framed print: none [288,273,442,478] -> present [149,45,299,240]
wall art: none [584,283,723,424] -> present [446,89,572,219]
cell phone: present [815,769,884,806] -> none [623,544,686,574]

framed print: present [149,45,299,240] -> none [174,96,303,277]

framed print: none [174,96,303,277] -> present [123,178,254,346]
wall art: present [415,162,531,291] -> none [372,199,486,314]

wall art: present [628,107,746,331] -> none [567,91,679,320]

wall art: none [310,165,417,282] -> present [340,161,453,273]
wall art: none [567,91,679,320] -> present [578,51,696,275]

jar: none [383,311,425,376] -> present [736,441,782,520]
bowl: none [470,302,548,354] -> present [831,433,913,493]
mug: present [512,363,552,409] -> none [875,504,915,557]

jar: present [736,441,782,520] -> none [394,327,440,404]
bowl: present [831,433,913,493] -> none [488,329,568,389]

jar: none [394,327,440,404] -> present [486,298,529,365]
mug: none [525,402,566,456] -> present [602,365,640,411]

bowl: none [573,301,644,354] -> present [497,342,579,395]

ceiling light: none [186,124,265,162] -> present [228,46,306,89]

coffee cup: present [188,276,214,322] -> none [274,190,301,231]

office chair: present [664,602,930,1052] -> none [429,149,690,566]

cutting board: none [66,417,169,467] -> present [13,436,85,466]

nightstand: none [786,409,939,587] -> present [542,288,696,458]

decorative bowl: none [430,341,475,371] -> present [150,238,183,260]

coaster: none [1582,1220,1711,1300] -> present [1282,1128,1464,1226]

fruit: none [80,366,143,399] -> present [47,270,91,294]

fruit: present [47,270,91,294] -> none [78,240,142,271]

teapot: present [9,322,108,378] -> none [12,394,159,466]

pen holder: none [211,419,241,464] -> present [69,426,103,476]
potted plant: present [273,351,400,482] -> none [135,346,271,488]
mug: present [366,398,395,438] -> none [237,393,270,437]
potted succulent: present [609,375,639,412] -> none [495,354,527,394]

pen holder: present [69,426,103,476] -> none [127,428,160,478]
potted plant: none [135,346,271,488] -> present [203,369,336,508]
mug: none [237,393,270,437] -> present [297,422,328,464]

[TASK STATEMENT]
Start with the line above that contains "jar: none [383,311,425,376]" and stop after the line that contains "jar: present [736,441,782,520]". Output those lines exactly, and only those.

[SOLUTION TO THIS PROBLEM]
jar: none [383,311,425,376] -> present [736,441,782,520]
bowl: none [470,302,548,354] -> present [831,433,913,493]
mug: present [512,363,552,409] -> none [875,504,915,557]

jar: present [736,441,782,520] -> none [394,327,440,404]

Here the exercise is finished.